Taraxacum koksaghyz, the Russian dandelion, produces latex in its taproots and is an alternative to Hevea brasiliensis as a source for rubber. Studying the inheritance of rubber content and yield as well as breeding of T. koksaghyz could strongly benefit from haploid or doubled haploid techniques. Therefore, this study aimed at establishing the conditions to produce haploid and/or double haploid T. koksaghyz plants.
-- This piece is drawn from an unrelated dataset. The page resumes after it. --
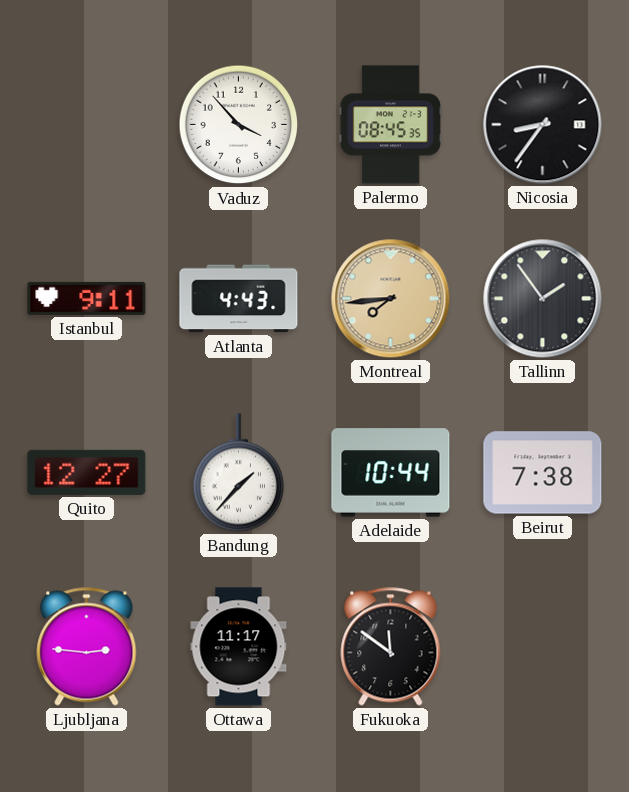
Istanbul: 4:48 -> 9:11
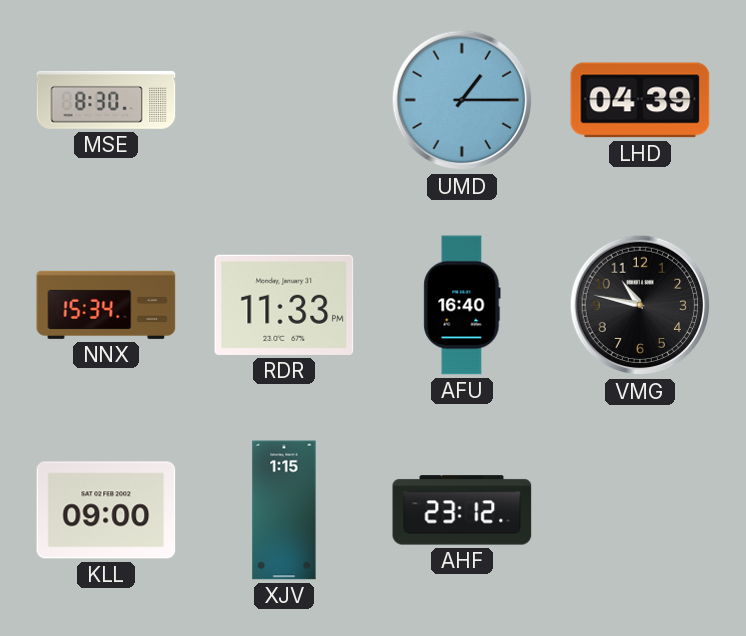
This study focused on gynogenesis because analysis of microsporogenesis showed that very small (young) inflorescences already contain mature pollen and that the development of the microspores is not synchronous in different flowers in one inflorescence. Therefore, a surface disinfection protocol, culture media, and culture conditions were established resulting in shoot formation from ovules. Diploid and triploid Taraxacum officinale were also included in the experiments. Depending on the genotype, 0 to 2.6% of the ovules regenerated shoots via callus. These shoots could be rooted and acclimatized to greenhouse conditions without losses. Eleven plants from ovule cultures were analysed for their ploidy level and compared genetically to the donor material using simple sequence repeats (SSRs) to confirm their origin from either haploid or diploid/triploid donor tissues. All regenerated plants had the same ploidy level and were heterozygous at the same loci as their respective donor plants, and thus originated from somatic tissue.

Key words: Flow cytometry, gynogenesis, haploids, microsatellite markers, ovule culture, Russian dandelion.